In 2013,EU invested 658 million Euro to launch the ``Smart Cyber-Physical Systems'' program. The participants include CPS's suppliers and users,tool providers,system integrators,related academia and research institutes. Its target is to help businesses from any sectors improve the quality and performance of their products and services with innovative embedded information communication technology (ICT) components and systems. For example,in industry domain,empowered by cloud computing and big-data technologies,the CPSs lead to ``Industry 4.0'',which is supported by the IMC-AESOP project and industrial partners including Schneider Electric,SAP,Honeywell,Microsoft,etc.

CPS is a kind of complex system,which is one of the ten basic research topics defined by Chinese Medium-long-term Program (2006$-$2020). The R & D achievements of complex system are usually applied to national strategic areas,such as energy, transportation,manufacturing,military,innovative social management,and so on.

However,the CPSs generally do not quantitatively estimate the impacts from humans,organization,and societies,which are uncertain,diverse,and complex. It means that a CPS may not adapt to all business situations and become useless under some conditions, and it is not a human-centered system with the feedback of social factors. Fortunately,those social behaviors can be acquired, analyzed,and utilized to optimize the control and management performance of the complex systems based on the ubiquitous Internet and big data technologies. Recently,to involve human factors and the interaction between human and physical or cyber component,some researchers proposed a concept of cyber-physical-human (CPH) system[4, 5, 6]. Actually,earlier than the concept of CPH system, the cyber physical social system (CPSS) has been proposed by integrating the social components into the CPS[3],and the CPSS contains the research scope of CPH system.

[TASK GOAL]
Decide whether each statement agrees with the passage on cyber-physical systems above, answering yes or no and quoting the words of the passage that decide it. 1. CPSs generally estimate the impacts of humans, organization, and societies quantitatively. 2. The concept of the CPH system was proposed before the CPSS. 3. Complex systems are one of the ten basic research topics in the Chinese Medium-long-term Program.

[EXTRACTED ENTRIES]
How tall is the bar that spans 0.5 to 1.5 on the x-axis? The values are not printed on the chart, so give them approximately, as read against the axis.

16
...
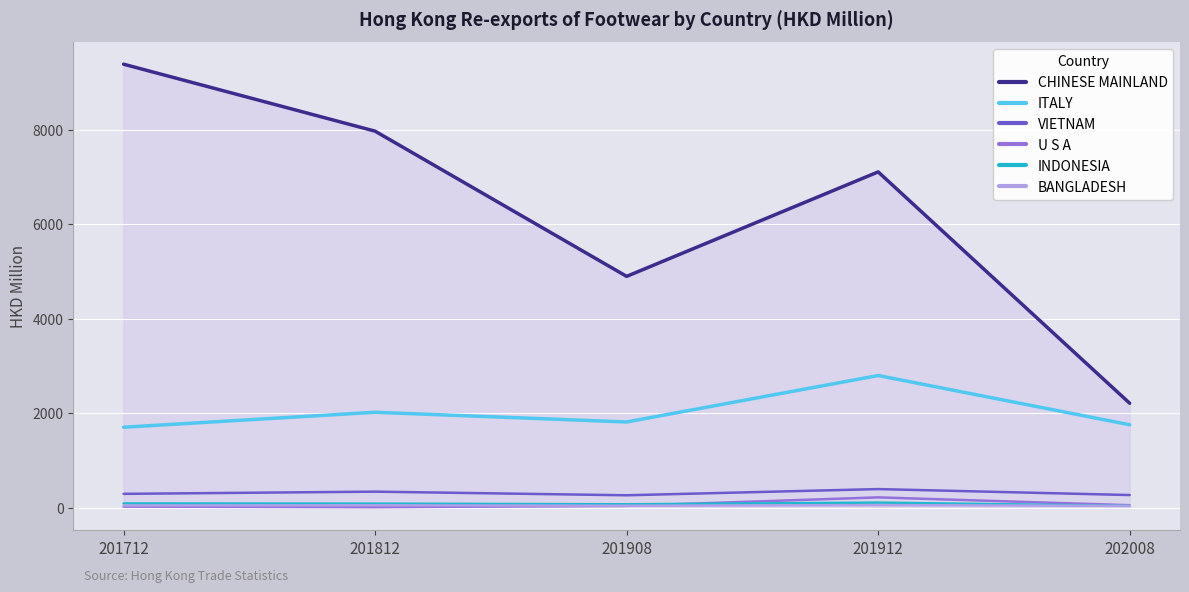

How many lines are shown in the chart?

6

[SOLUTION TO THE PROBLEM]
1. No: "the CPSs generally do not quantitatively estimate the impacts from humans"
2. No: "earlier than the concept of CPH system, the cyber physical social system (CPSS) has been proposed"
3. Yes: "one of the ten basic research topics defined by Chinese Medium-long-term Program"